Tuesday, September 18, 2007

Church and State

During a recent editorial meeting in the newsroom, a journalist offers up a story idea for vetting which creates a large reaction from the news team. The story is about a large multinational corporation whose product is renown in Ghana for poor quality and general unreliability. The reporter wants to speak to those in charge and ask why these problems are ongoing. Immediately upon hearing the idea the newsroom erupts into a yelling, laughing mass of derision. Both journalists and the news editor call for the reporter to kill the story. The corporation happens to be a sponsor.

At that moment the head of the media house enters the meeting and is informed of the story idea. Expecting him to be upset or even enraged over the gall of the reporter to suggest such a story, the newsroom awaits the tirade. The CEO does not get upset. He believes that this is a good story. Just not as a critical look at a poor quality product. Instead, it is an opportunity to propose to the corporation an exclusive chance to speak on camera about the measures being taken to solve their issues – at a price, of course.

The challenges of media proprietorship in a developing nation are great. Underscored by a general lack of resources, political and cultural minefields to negotiate and technological challenges in accessing an audience, media ownership is not an easy task. An entrepreneur attempting to build a business in this landscape will use all available tools to overcome these challenges. But when the news becomes an extension of this business venture, the integrity of the reporting is compromised and both journalists and the audience suffer.

The line between journalism and public relations is often blurred. Watch or listen to any news broadcast, or pick up any paper, and you are likely to see many made for media events and press conferences filled with quotes or sound bites offered by politicians, business executives and public relations officers. Journalists and media houses are often encouraged to cover these events to fill airtime or column inches, in many cases through direct payment.

When a media house is encouraged to cover an event through a payment, the journalists who goes to report on the event will generally get 10% of the total amount given. If, perhaps, $500 goes to the media outlet, $50 would go to the reporter. This is quite a large sum of money considering the average salary of a journalist is between $100-300 per month.

On its own, this practice is relatively benign. A large company donates equipment to a hospital and wants a bit of publicity. Who does it hurt? When a journalist’s story is disallowed because it paints a sponsor, or potential sponsor in a bad light, or when journalists begin to censor themselves, limiting the scope of stories they tell, the problem becomes clear.

Journalistic quality is measured, by many accounts, in terms of truthfulness, independence, fairness, balance, and objectivity in the process of newsgathering. It must stand as a check and balance to the power of government and business. When the media purport to do these things, but then act as mouthpieces for power brokers as a part of their business model, a great disservice is done to the audience.
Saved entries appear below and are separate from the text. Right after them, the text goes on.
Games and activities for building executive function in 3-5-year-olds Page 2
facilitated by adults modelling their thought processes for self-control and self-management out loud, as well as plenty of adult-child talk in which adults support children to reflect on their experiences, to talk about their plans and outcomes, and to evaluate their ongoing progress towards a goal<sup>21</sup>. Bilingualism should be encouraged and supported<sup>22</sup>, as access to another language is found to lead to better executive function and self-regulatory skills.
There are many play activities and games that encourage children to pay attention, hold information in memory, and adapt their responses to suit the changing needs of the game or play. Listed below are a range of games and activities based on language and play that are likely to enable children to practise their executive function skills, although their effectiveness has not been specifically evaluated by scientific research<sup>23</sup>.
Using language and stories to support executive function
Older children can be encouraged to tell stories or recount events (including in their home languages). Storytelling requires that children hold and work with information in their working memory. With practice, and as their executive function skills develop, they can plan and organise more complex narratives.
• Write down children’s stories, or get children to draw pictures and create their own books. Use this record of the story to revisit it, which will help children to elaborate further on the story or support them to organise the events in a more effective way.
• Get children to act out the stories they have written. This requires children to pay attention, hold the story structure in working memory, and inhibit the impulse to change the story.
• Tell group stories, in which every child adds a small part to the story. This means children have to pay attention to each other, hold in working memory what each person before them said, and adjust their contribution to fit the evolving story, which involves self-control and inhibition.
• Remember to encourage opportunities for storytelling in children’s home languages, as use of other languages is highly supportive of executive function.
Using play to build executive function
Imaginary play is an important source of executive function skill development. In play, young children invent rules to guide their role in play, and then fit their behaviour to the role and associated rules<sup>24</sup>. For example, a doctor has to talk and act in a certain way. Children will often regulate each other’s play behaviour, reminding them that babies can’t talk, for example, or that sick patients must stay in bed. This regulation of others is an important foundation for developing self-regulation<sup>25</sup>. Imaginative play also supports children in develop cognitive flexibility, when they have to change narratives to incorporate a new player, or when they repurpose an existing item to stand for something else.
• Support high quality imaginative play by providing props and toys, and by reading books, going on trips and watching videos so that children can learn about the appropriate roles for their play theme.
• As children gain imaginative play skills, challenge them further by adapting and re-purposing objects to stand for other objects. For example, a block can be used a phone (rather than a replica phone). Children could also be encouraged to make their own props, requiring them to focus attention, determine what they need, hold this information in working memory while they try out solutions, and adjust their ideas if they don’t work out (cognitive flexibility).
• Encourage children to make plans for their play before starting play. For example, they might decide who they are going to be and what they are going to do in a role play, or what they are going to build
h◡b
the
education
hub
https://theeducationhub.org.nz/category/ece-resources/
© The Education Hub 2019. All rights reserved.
The line between news and public relations in the developing world may very well be the delineation between journalistic ethics and financial solvency. Does the news department create the audience that gives the sponsors a platform, or do the sponsors keep the newsroom alive? Does the media house even exist without pay-to-play media coverage?

Presumably the audience of a newscast is interested in the events of the day, both local and from around the world. They are interested in quality journalism that informs, entertains and even inspires. Good news coverage builds the reputation of the entire media house, and helps to grow the potential audience for all other programs.

Without a distinct separation of news and promotion, of church and state, how can the audience expect to believe anything on the broadcast? How can they make informed decisions on what to believe, who to vote for, what product to buy or which channel to watch? When news is so easily bought and paid for by those who should be subject to it, it becomes just another commercial.